**Goal 1**
From the passage on purdah rules, list every category of information that the Government is currently barred from publishing during the last 28 days of a referendum campaign.

**Text provided**
----

Group 8 is concerned with what are informally known as the rules on purdah. As the law stands, for the last 28 days—four weeks—of any referendum campaign, the Government is prohibited from publishing general information about the referendum, information that deals with any of the issues raised by the referendum question, or information that puts any arguments for or against any outcome in the referendum or that is designed to encourage voting in the referendum.
The idea of having such purdah rules is well established now in our electoral practices, but we took evidence in the Finance and Constitution Committee that the relevant period for which purdah applies—the last four weeks of the campaign—is too short and should be lengthened. We also took evidence that, in lengthening the purdah period from the last four weeks to the whole of the regulated referendum period, which is 10 weeks, we should narrow the scope of the purdah rules.
Therefore, the force of the amendments in the group is both to lengthen and to thin the rules of purdah so that the Government would be prevented in the last 28 days from providing general information about the referendum and information that is designed to encourage voting in the referendum, and it would be prevented for the whole 10 weeks from providing other information that deals with issues that are raised by the referendum question or from putting any arguments for or against any referendum outcome.

----

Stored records
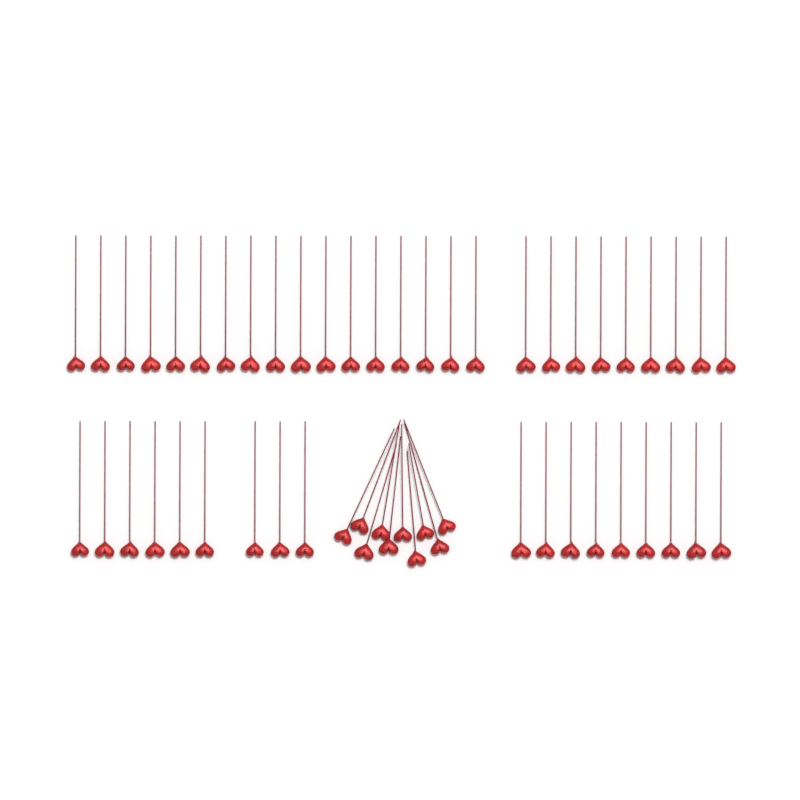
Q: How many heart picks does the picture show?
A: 54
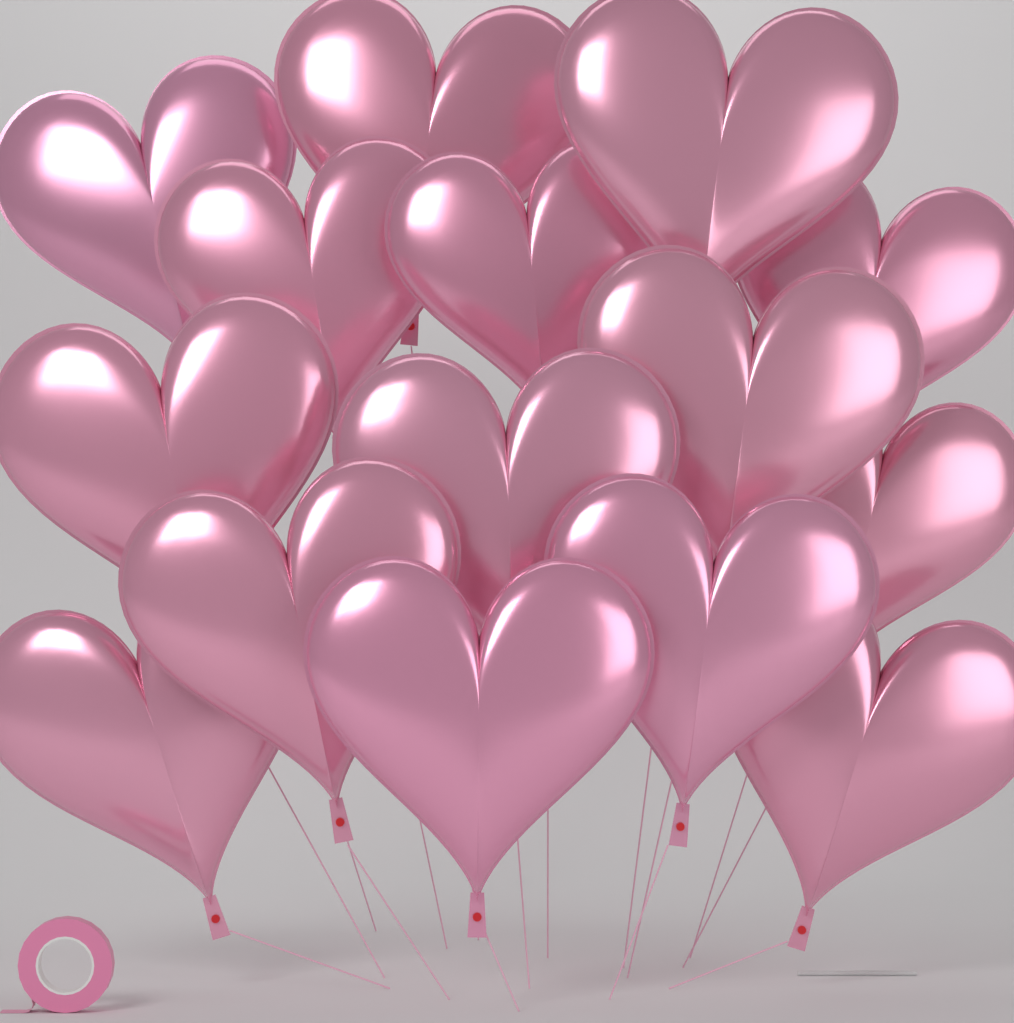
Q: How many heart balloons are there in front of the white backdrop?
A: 15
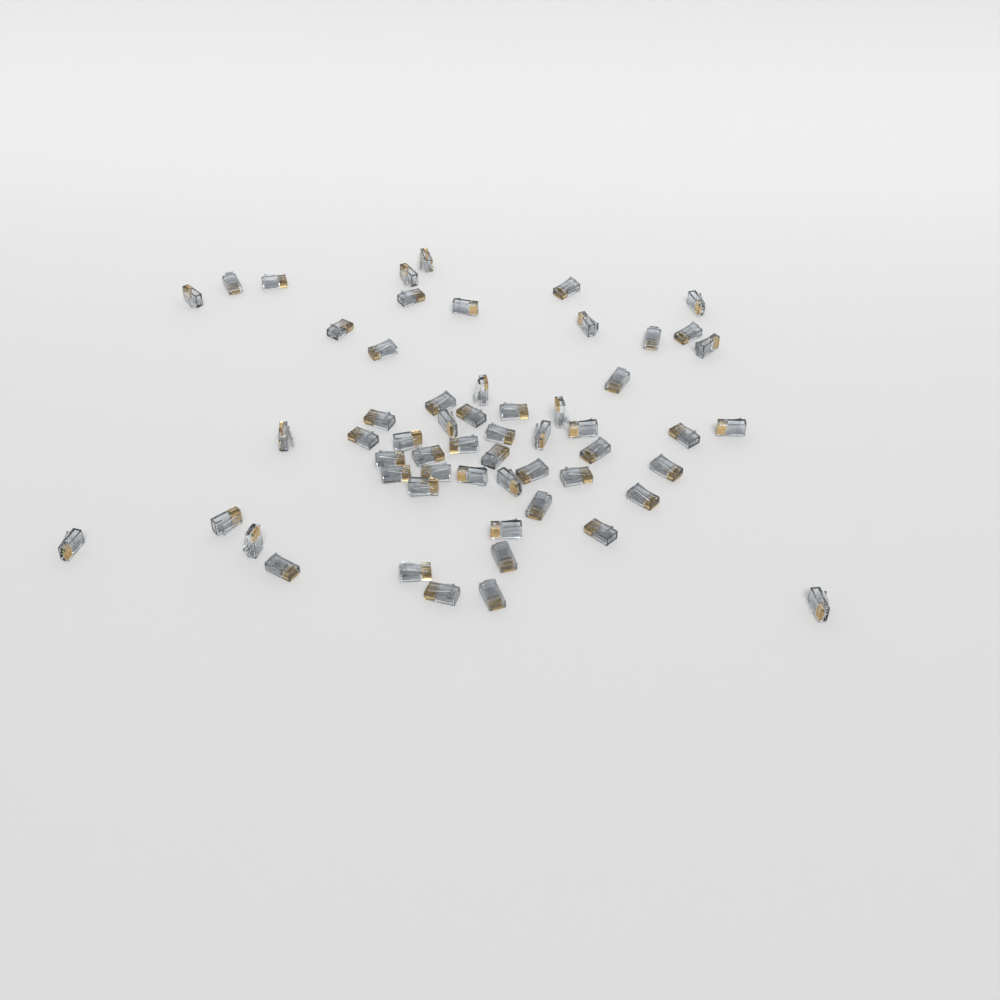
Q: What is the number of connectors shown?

----

**Goal 2**
Reproduce all of the stored records above word for word, leaving out the pictures.

**Worked answer 1**
- General information about the referendum
- Information that deals with any of the issues raised by the referendum question
- Information that puts any arguments for or against any outcome in the referendum
- Information that is designed to encourage voting in the referendum

**Worked answer 2**
Q: How many heart picks does the picture show?
A: 54
Q: How many heart balloons are there in front of the white backdrop?
A: 15
Q: What is the number of connectors shown?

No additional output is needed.